* Texte fourni *
|---|
Addict d'Autechre depuis leurs premières armes avec Incunabula, ils poussaient sur chaque album les limites de la musique électronique, là ou d'autres artistes comme Two Lone Swordsmen, commençaient à tourner en rond.
"Untitled" n'est pas un mauvais album, mais confronté aux disques précédents, il ne fait pas le poids : rien de particulièrement novateur, peut-être même un pas en arrière ...

13/20 pour quelqu'un qui découvre
10/20 pour les amateurs d'Autechre
Moyen   10/20



Posté le 26 juillet 2005 à 01 h 11

Un autre album d'Autrechre, certes, pas des moindres... "Untilted" est un excellent Autechre qui conserve l'identité sans peut-être nous surprendre, mais sans se tarir ou se dénaturer.
Mais tout est déjà là, original, qui nous ravit depuis plusieurs albums et nous extrait de tout ce qui en musique existe autour. "Untilted" a des débuts de morceaux plus agressifs en rythmes. Globalement, cet album sonne assez sec rythmiquement, et demeure dépouillé au niveau mélodique. Mais faut-il déchiffrer les mélodies sciemment approximatives ? Je ne sais pas. Chacun son écoute sans doute.
Laissez-vous porter par le glissement progressif, les micro-évènements vous amenant plus loin.
Bon   15/20



Posté le 27 mai 2018 à 15 h 25

"À l'époque, avant d'être signés sur Warp, les gens des labels nous disaient systématiquement "c'est bien, mais pas assez évident, on ne sait jamais quand le rythme va arriver, on ne comprend pas pourquoi il y a un pied là à contretemps, pourquoi il y a ce roulement de batterie là qui n'est pas en rythme, il ne devrait pas être là...'. Et nous, on répondait toujours la même chose : tout ce que vous nous reprochez, c'est précisément ce qu'on essaie de faire, c'est ce qui rend notre musique intéressante." (Autechre)

Untilted clôt la trilogie "hermétique" formée avec Confield et Draft 7.30 avant la tentative de synthèse de Quaristice. C'est une période puissante et très créatrice (en témoigne les live donnés à Glasgow et à Montréal la même année). Le titre de l'album est un jeu de mot sur untitled (sans titre) ;"tilt" désignant une inclinaison, une pente, une déclivité, " un-titled " ne peut être qu'un angle droit, ou une surface plane. Une blague tant on est à mille lieues d'une esthétique où régularité et métronome seraient maîtres. Décontenancé, un critique avait d'ailleurs reproché à l'album de se perdre dans un "abus de claudications rythmiques et d'avortons mélodiques" qui trahirait un "refus de presque toute structure."

Des structures, il y en a toujours eu chez Autechre. Ce sont d'ailleurs elles qui permettent à leur musique de flirter avec le chaos sans jamais s'y perdre. Plus précisément, leur modus operandi est une déconstruction systématique de toute structure. Chaque titre consiste en un thème de départ qui dégénère, comme parasité par lui-même. En cela, Autechre partage l'irrévérence free jazz qui consiste à "travailler" impitoyablement les règles imposées pour faire dégorger de nouvelles sonorités à une forme standard : Dolphy, Monk, Braxton, Don Cherry...
|---|
* Travail demandé *
a) Résumez sous forme de liste le paragraphe du texte sur Untilted qui commence par « Des structures, il y en a toujours eu », en gardant ses faits principaux.
b) Recopiez s'il vous plaît, sans rien modifier, le passage du texte sur Untilted qui va de « Posté le 26 juillet 2005 à 01 h 11 » à « ou se dénaturer. ».

Enregistrements issus d'un jeu de données:
|---|
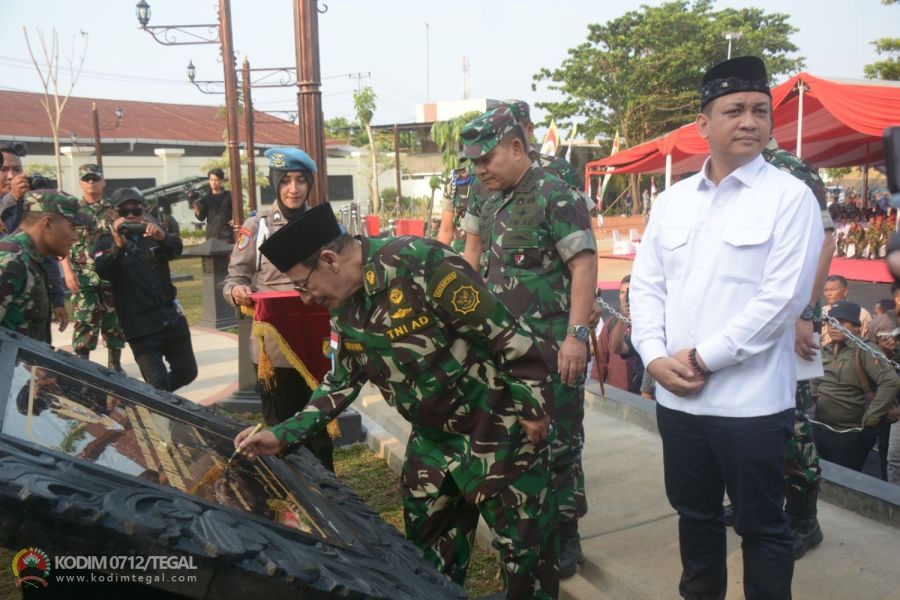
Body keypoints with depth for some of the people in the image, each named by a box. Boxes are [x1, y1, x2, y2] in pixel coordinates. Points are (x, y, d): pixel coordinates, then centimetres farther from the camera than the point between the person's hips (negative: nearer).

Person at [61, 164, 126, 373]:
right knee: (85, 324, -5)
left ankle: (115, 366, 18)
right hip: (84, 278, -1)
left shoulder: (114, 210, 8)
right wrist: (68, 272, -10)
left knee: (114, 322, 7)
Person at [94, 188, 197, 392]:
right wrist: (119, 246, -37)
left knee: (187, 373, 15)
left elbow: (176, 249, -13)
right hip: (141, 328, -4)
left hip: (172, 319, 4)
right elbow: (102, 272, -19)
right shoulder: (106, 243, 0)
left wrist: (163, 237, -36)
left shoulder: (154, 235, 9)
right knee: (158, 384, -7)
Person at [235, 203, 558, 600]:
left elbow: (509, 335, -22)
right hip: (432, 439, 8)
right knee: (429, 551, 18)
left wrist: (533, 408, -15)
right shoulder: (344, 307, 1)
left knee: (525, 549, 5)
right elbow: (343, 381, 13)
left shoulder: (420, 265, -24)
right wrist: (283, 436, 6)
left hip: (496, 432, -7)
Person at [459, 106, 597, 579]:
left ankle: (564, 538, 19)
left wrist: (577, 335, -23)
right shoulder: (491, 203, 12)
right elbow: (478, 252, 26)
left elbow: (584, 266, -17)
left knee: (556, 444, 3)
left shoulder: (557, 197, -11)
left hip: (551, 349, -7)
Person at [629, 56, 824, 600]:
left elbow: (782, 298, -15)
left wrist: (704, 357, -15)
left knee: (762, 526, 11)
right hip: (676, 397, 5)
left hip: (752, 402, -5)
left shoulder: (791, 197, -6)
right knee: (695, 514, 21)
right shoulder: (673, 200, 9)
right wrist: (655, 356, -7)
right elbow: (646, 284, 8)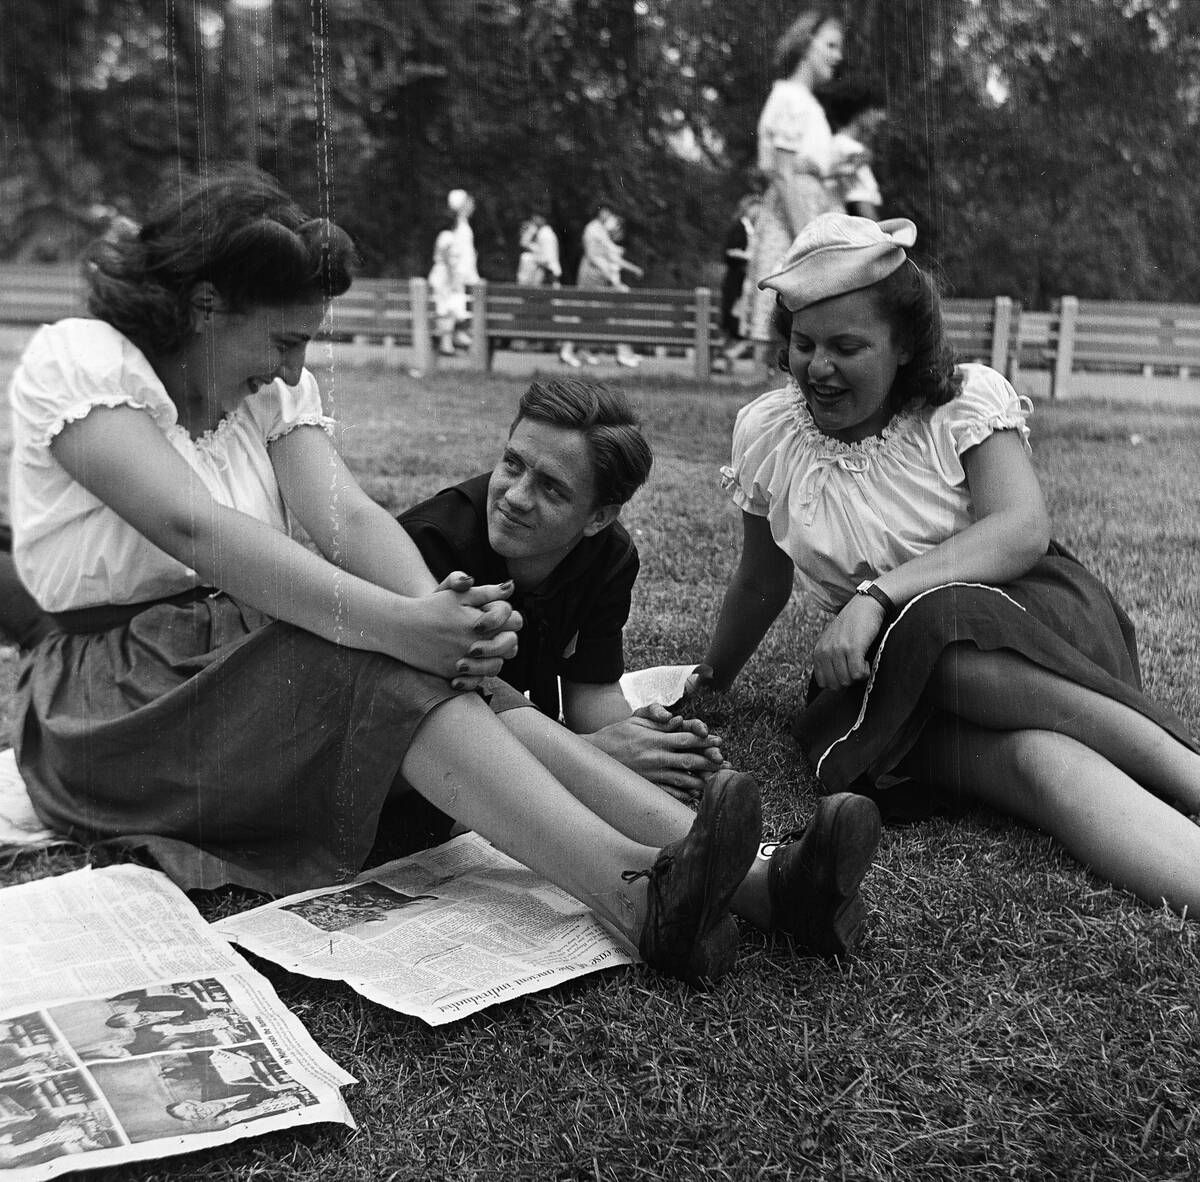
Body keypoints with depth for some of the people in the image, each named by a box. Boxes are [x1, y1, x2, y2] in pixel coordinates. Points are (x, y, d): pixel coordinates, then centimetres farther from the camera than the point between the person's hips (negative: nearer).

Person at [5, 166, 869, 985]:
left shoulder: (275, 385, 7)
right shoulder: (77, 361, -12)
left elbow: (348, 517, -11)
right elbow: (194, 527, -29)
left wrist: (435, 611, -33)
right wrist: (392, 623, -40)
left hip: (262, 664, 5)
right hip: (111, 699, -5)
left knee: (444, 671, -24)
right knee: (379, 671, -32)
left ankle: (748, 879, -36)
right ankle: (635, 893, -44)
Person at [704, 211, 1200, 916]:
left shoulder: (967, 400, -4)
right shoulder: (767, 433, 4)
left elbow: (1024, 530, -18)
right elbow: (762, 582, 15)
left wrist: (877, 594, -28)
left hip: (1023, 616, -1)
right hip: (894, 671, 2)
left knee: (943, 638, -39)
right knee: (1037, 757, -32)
|---|
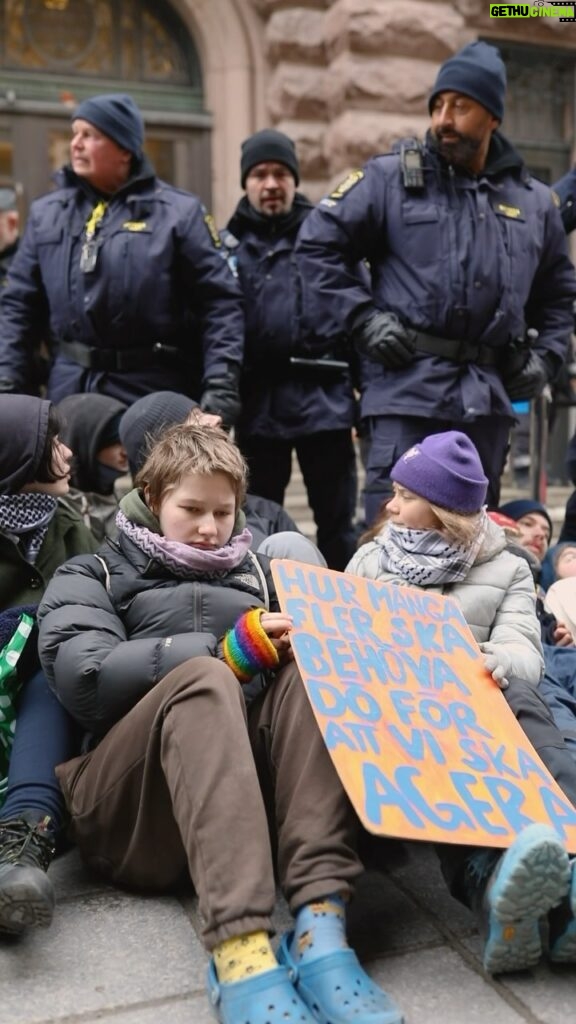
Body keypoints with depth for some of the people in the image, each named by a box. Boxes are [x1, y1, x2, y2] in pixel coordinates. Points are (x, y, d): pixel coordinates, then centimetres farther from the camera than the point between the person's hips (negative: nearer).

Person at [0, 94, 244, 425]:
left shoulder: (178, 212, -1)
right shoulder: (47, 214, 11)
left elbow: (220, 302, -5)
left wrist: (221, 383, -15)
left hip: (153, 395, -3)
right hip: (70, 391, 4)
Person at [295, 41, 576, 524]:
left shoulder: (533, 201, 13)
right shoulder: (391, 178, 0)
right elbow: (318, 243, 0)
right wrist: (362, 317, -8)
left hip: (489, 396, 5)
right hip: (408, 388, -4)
|---|
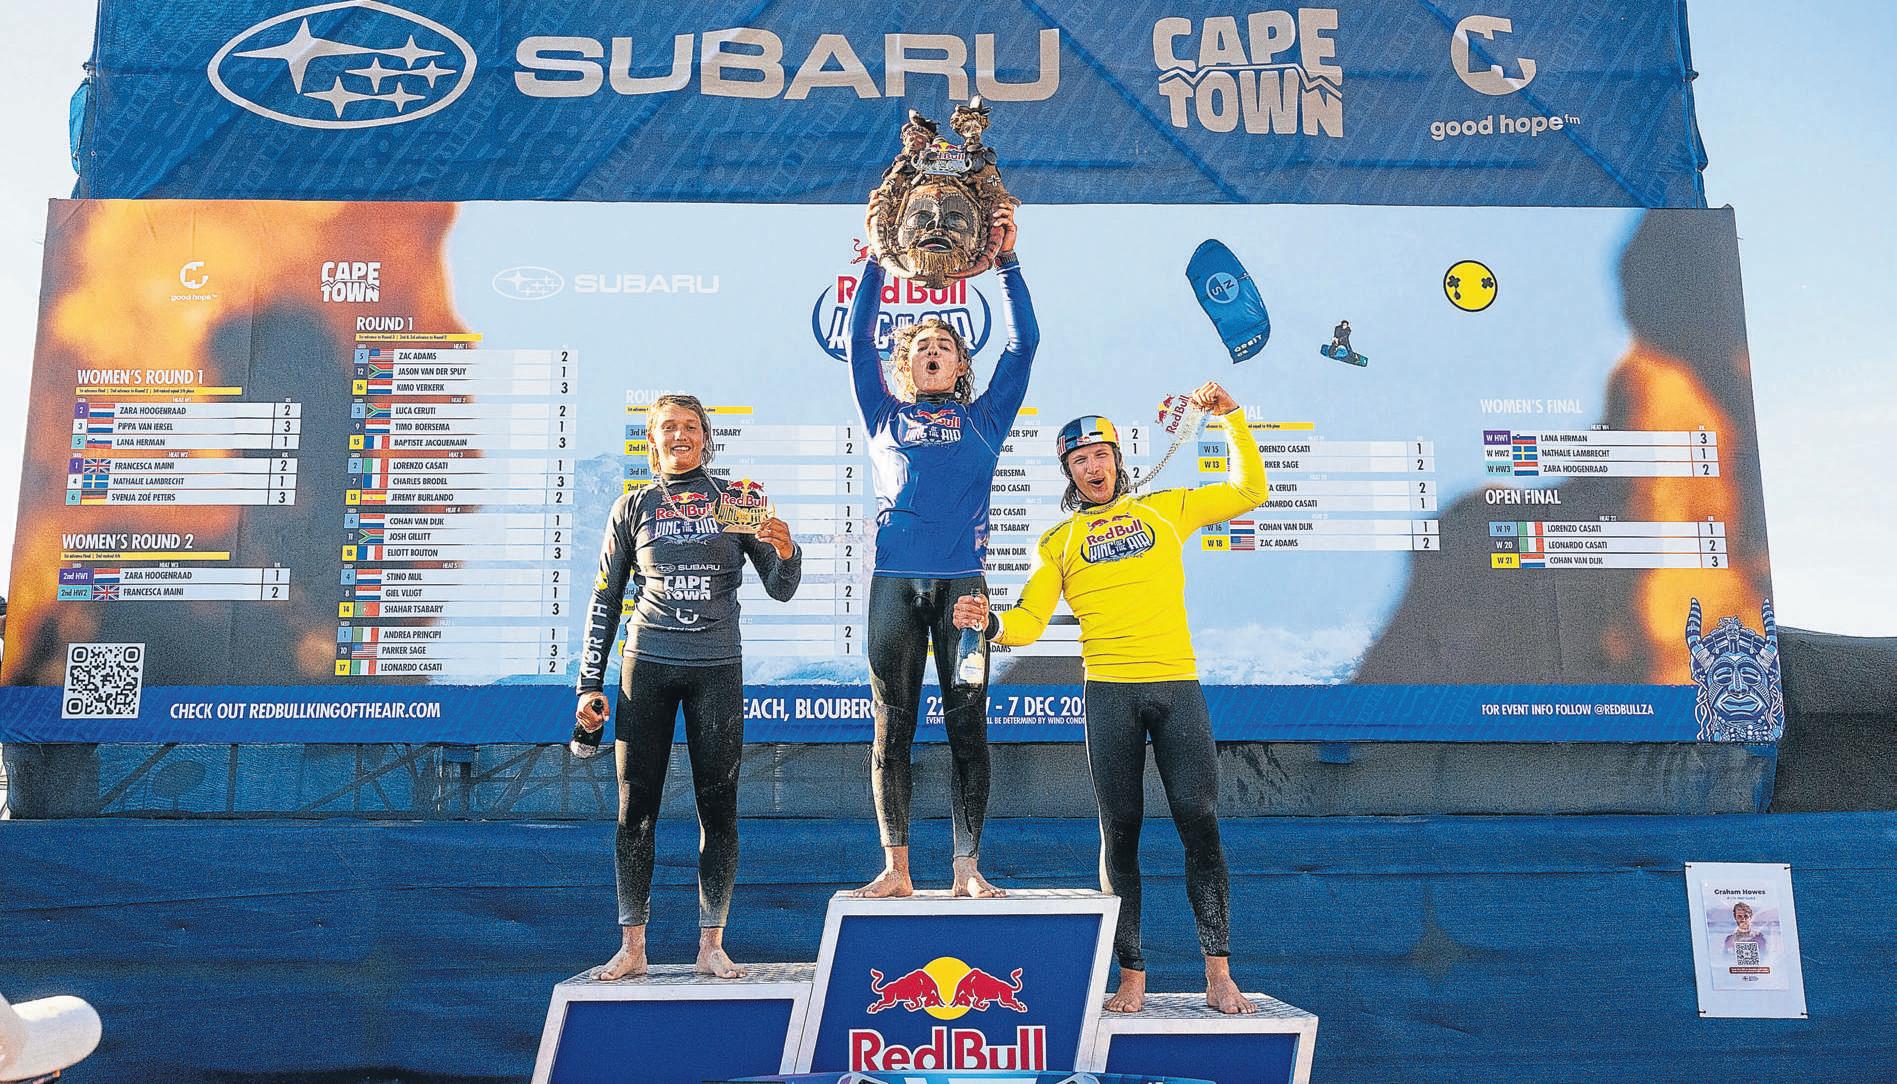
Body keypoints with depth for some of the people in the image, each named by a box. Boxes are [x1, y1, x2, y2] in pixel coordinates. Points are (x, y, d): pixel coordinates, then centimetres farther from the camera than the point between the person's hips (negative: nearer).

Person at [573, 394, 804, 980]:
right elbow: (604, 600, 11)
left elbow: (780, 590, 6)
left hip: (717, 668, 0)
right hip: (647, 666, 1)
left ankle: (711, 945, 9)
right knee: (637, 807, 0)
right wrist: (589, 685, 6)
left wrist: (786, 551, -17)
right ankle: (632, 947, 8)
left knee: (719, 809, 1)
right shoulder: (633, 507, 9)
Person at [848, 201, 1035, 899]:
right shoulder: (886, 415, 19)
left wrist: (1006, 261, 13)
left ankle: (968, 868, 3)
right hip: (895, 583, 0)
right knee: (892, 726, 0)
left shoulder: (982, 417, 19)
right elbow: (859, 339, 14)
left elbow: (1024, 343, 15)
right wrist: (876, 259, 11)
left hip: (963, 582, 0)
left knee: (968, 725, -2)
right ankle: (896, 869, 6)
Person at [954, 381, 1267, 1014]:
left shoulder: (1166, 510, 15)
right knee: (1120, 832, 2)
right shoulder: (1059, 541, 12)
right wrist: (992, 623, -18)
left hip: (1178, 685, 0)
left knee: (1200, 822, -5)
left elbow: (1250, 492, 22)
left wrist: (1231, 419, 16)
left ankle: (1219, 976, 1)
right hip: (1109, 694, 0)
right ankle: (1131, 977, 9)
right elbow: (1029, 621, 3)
|---|
* Réponses dans l'ordre *
a)
- La musique d'Autechre a toujours comporté des structures, ce qui lui permet de flirter avec le chaos sans jamais s'y perdre.
- Le groupe procède par une déconstruction systématique de toute structure.
- Chaque titre part d'un thème de départ qui dégénère, comme parasité par lui-même.
- En cela, Autechre partage l'irrévérence du free jazz (Dolphy, Monk, Braxton, Don Cherry), qui travaille impitoyablement les règles imposées pour tirer de nouvelles sonorités d'une forme standard.

b)
Posté le 26 juillet 2005 à 01 h 11

Un autre album d'Autrechre, certes, pas des moindres... "Untilted" est un excellent Autechre qui conserve l'identité sans peut-être nous surprendre, mais sans se tarir ou se dénaturer.